"To say that there were no great painters before optical devices is like saying there were no great lovers before Viagra."
|Three years ago the artist David Hockney realized that he could not draw with the precision of others. Worse yet, he thought that Andy Warhol had the talent he lacked, Warhol's drawings had an element of realism, they were quick and correct, with the cool assurance of a photograph. The reason was clear: Warhol made his drawings by tracing photographs.
Starting with that jangling observation, Mr. Hockney derived a new theory of art and optics: in the early 1400's, artists began secretly using cameralike devices, including the lens, the concave mirror and the camera obscura, to help them make realistic-looking paintings. His list of suspects includes van Eyck, Caravaggio, Lotto, Vermeer and other lesser known artists. All of them, Mr. Hockney suggests, knew the magic of photographic projection. They saw how good these devices were at projecting a three-dimensional world onto a two-dimensional surface. And temptation followed.

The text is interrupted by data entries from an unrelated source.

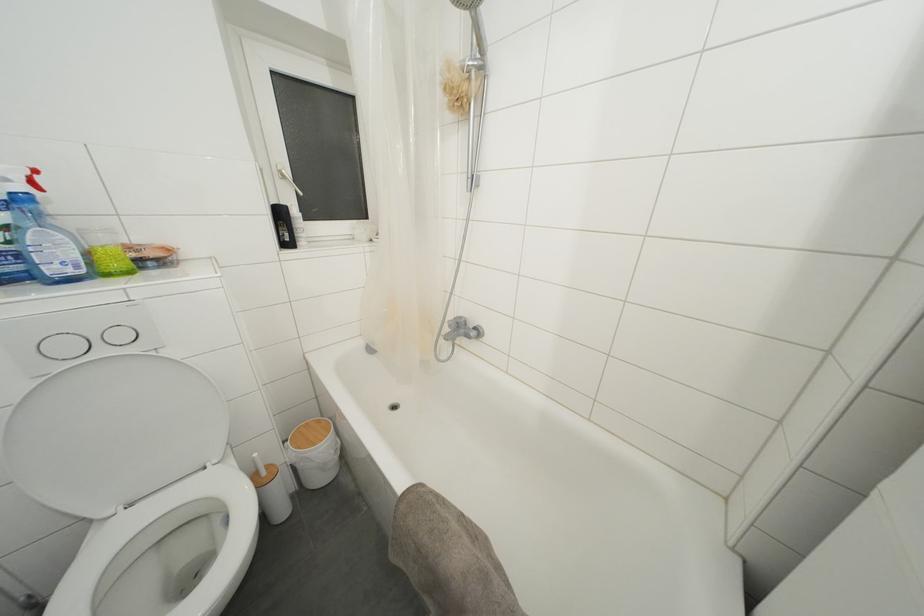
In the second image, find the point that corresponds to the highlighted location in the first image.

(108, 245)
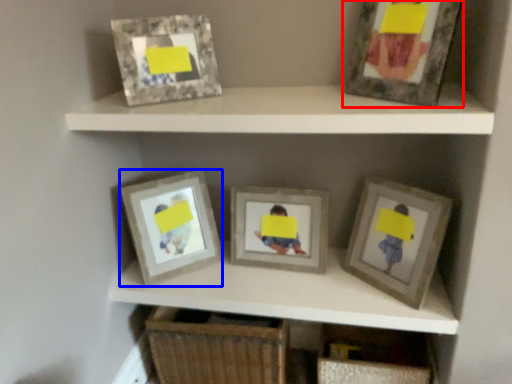
Question: Among these objects, which one is farthest to the camera, picture frame (highlighted by a red box) or picture frame (highlighted by a blue box)?

Choices:
 (A) picture frame
 (B) picture frame

Answer: (B)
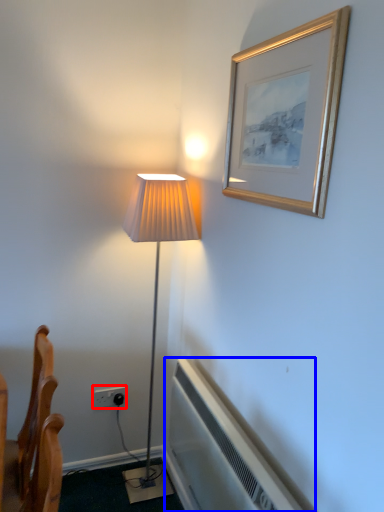
Question: Which point is closer to the camera, electric outlet (highlighted by a red box) or air conditioner (highlighted by a blue box)?

Choices:
 (A) electric outlet
 (B) air conditioner

Answer: (B)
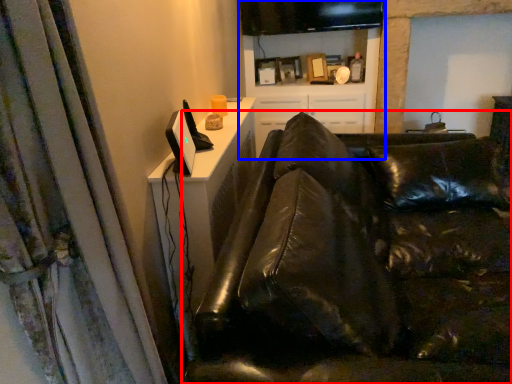
Question: Which object is closer to the camera taking this photo, studio couch (highlighted by a red box) or entertainment center (highlighted by a blue box)?

Choices:
 (A) studio couch
 (B) entertainment center

Answer: (A)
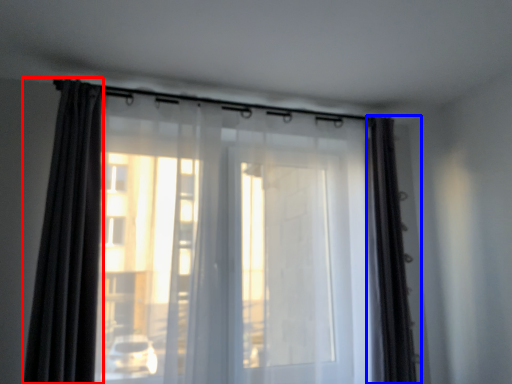
Question: Which object is closer to the camera taking this photo, curtain (highlighted by a red box) or curtain (highlighted by a blue box)?

Choices:
 (A) curtain
 (B) curtain

Answer: (A)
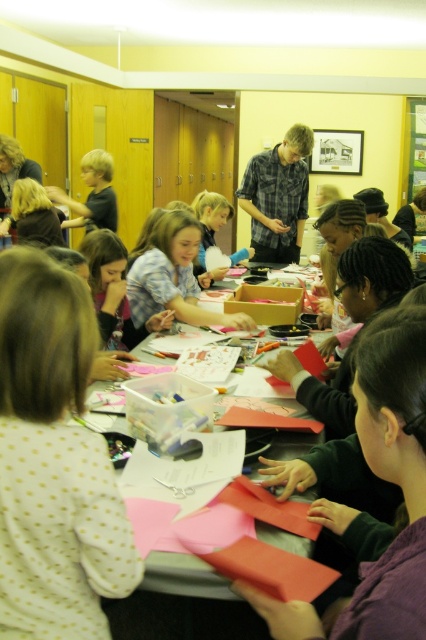
Who is positioned more to the left, pink paper at center or plaid shirt at center?

pink paper at center

How much distance is there between pink paper at center and plaid shirt at center?

pink paper at center is 3.02 meters from plaid shirt at center.

Which is behind, point (175, 486) or point (279, 253)?

Positioned behind is point (279, 253).

Locate an element on the screen. This screenshot has width=426, height=640. pink paper at center is located at coordinates pos(154,524).

What do you see at coordinates (54, 461) in the screenshot? I see `white dotted shirt at lower left` at bounding box center [54, 461].

Can you confirm if white dotted shirt at lower left is thinner than smooth red paper at center?

No.

Does point (55, 532) come closer to viewer compared to point (405, 358)?

No, (55, 532) is behind (405, 358).

Where is `white dotted shirt at lower left`? The width and height of the screenshot is (426, 640). white dotted shirt at lower left is located at coordinates (54, 461).

Is point (406, 390) positioned before point (215, 323)?

Yes, point (406, 390) is in front of point (215, 323).

Does smooth red paper at center appear over matte blue shirt at center?

Incorrect, smooth red paper at center is not positioned above matte blue shirt at center.

Where is `smooth red paper at center`? smooth red paper at center is located at coordinates (391, 449).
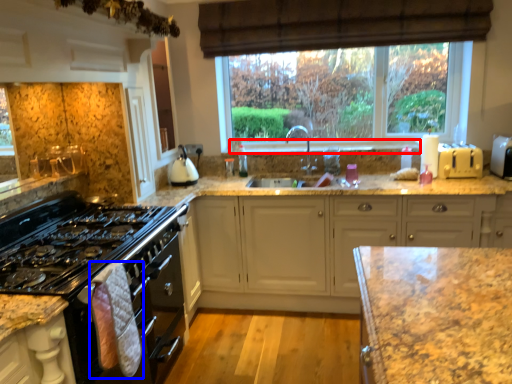
Question: Which point is further to the camera, window sill (highlighted by a red box) or material (highlighted by a blue box)?

Choices:
 (A) window sill
 (B) material

Answer: (A)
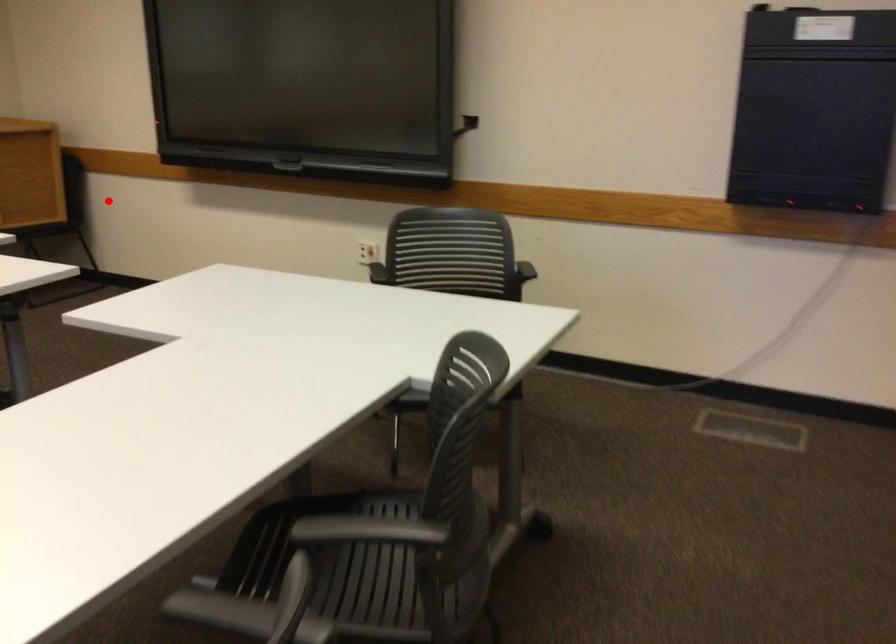
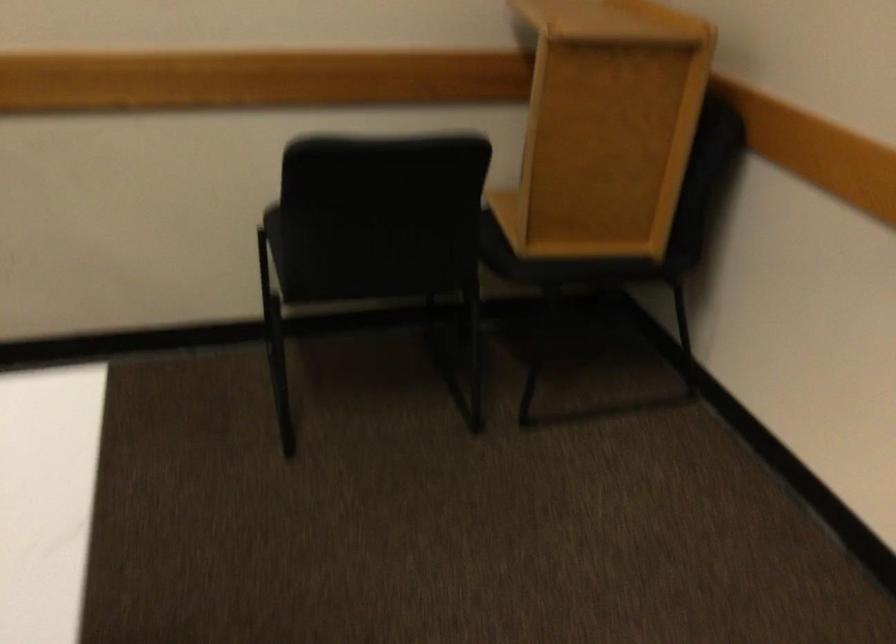
Question: I am providing you with two images of the same scene from different viewpoints. A red point is shown in image1. For the corresponding object point in image2, is it positioned nearer or farther from the camera?

Choices:
 (A) Nearer
 (B) Farther

Answer: (A)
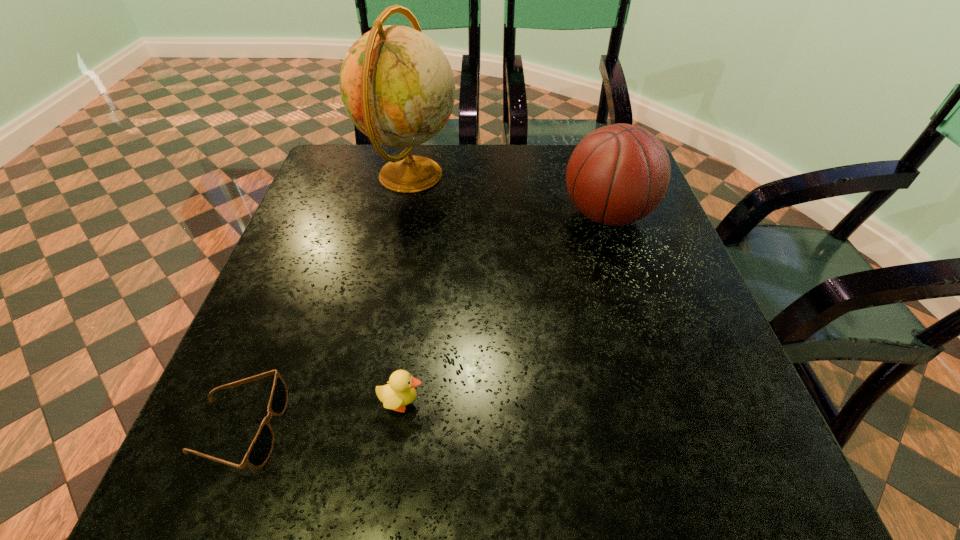
In order to click on free space between the shortest object and the basketball in this screenshot , I will do `click(423, 321)`.

Identify the location of vacant space that is in between the basketball and the globe. (509, 195).

Where is `vacant area between the duckling and the globe`? vacant area between the duckling and the globe is located at coordinates (406, 288).

Select which object appears as the third closest to the sunglasses. Please provide its 2D coordinates. Your answer should be formatted as a tuple, i.e. [(x, y)], where the tuple contains the x and y coordinates of a point satisfying the conditions above.

[(618, 174)]

Point out which object is positioned as the third nearest to the globe. Please provide its 2D coordinates. Your answer should be formatted as a tuple, i.e. [(x, y)], where the tuple contains the x and y coordinates of a point satisfying the conditions above.

[(400, 391)]

Where is `vacant point that satisfies the following two spatial constraints: 1. on the front side of the tallest object; 2. on the frames of the shortest object`? The width and height of the screenshot is (960, 540). vacant point that satisfies the following two spatial constraints: 1. on the front side of the tallest object; 2. on the frames of the shortest object is located at coordinates (360, 428).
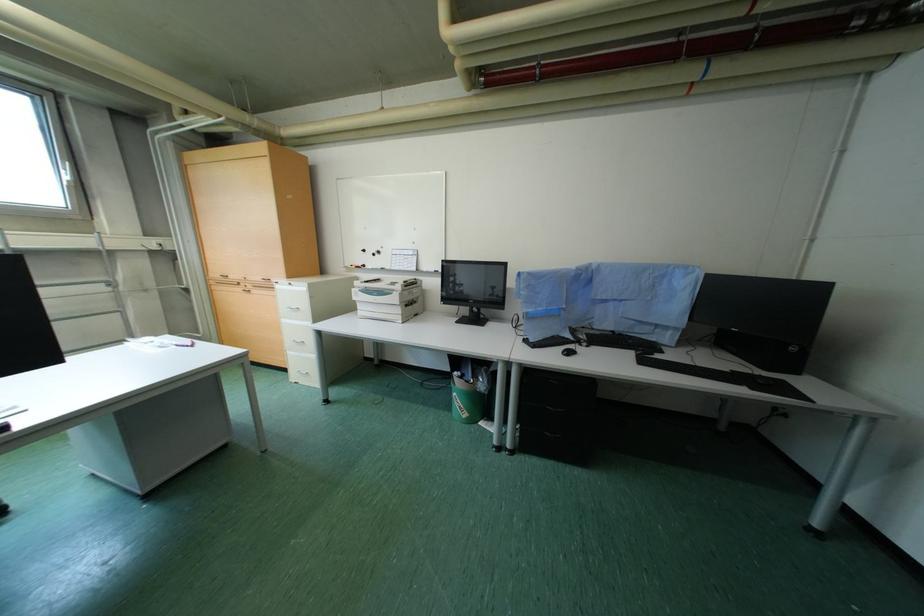
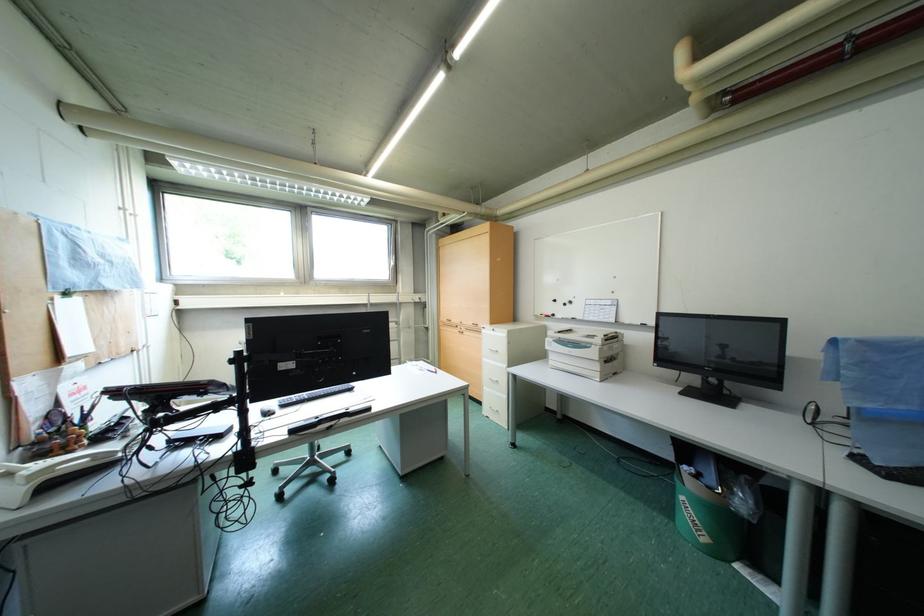
Question: The camera is either moving clockwise (left) or counter-clockwise (right) around the object. The first image is from the beginning of the video and the second image is from the end. Is the camera moving left or right when shooting the video?

Choices:
 (A) Left
 (B) Right

Answer: (B)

Mr. Hockney and scientist Mr. Falco first presented their case in a 75-minute documentary film to a group of anxious attendees at a New York University symposium titled "Art and Optics: Toward an Evaluation of David Hockney's New Theories Regarding Opticality in Western Painting of the Past 600 Years." Rather than presenting documentary evidence of optical instruments, they showed how the paintings gave themselves away.
The suspect paintings shown were too correct and too natural to have been "eyeballed" or drawn freehand. The armor, eyes, lutes and clothes in them look too real; the expressions appear too fleeting.
Yet these paintings are not without flaws. They have parts that are out of focus, like photographs. Or they have multiple vanishing points and parts that do not quite fit together, telltale signs that the artist focused and refocused his lens to capture different parts of his picture. Or they have an abundance of left-handed drinkers, suggesting that a reversing lens was used. Some actually contain depictions of optical devices. Van Eyck's "Arnolfini Wedding," for example, shows a convex mirror whose concave side might have acted as a lens that projected an image onto a flat surface.
Mr. Hockney is not accusing any artist of cheating. "I am not even saying that people traced," he added. "Optics don't make art." The lens, the mirror and the camera obscura are all just tools. The point is that artists encountered them much earlier than anyone thought.
Art historians did not take this lying down, there is plenty of evidence that artists like Michelangelo, Raphael and Caravaggio had "no need for fuzzy, upside-down images." They made freehand preparatory sketches instead.
One attendee attacked Mr. Hockney's ideology of picture making. To say that there were no great painters before optical devices, she said, is like saying there were no great lovers before Viagra. To argue that there is a "direct line from van Eyck to television" is to use present-day mass visual culture as the lens through which the past is examined. It represents the "Warholization of art."
Other criticisms came in hard and fast. One woman brought in her wedding dress. As evidence that artists can draw patterned cloth without the aid of optics, she compared the dress to a wedding portrait that an artist with "an eyeballer par excellence," had made of her sitting in that dress. "This is what I call scientific evidence," she said.
Another critic, considering the little convex mirror in van Eyck's Arnolfini wedding picture, said that it would have been unikely Eyck's painting was created with the aid of optical devices because getting a lens that would "hold Arnolfini, his wife and dog," would have required a huge mirror, sliced from a sphere seven feet in diameter. If van Eyck had used the lens in a camera obscura, he would have had to paint upside-down. Also, there was the lighting problem: the projected image in a camera obscura would have been too dim. "To mimic the conditions indoors would have required hundreds of candles, and then, how would the artist have survived the fire hazard? "
Eventually the tone changed. A curator at the Metropolitan Museum, suggested that master draftsman Ingres might have done some tracing. A Caravaggio scholar, noted that in 1672 a critic described something in Caravaggio's studio that sounded a lot like a camera obscura. Vermeer scholars also aided Hockney's theory by pointing out that some of the master's paintings are different viewpoints of the same room, and all have been done on the same size canvas. Why? Because he has traced them from images created in a camera obscura.
While the debate over the use of historical optical devices may continue, no one can argue the usefulness of tools available to today's artist. While many artists find it shameful to be caught using photographs, others make paintings that are undeniably based on photographs, using the medium as a clarification tool. For our purposes, that of providing the best talent for your communications project, it goes without saying that although there is no "moral issue" with using creative aids, simply knowing how to work the tools is not enough. Talent and style are gifts. Tools aid people who know their craft.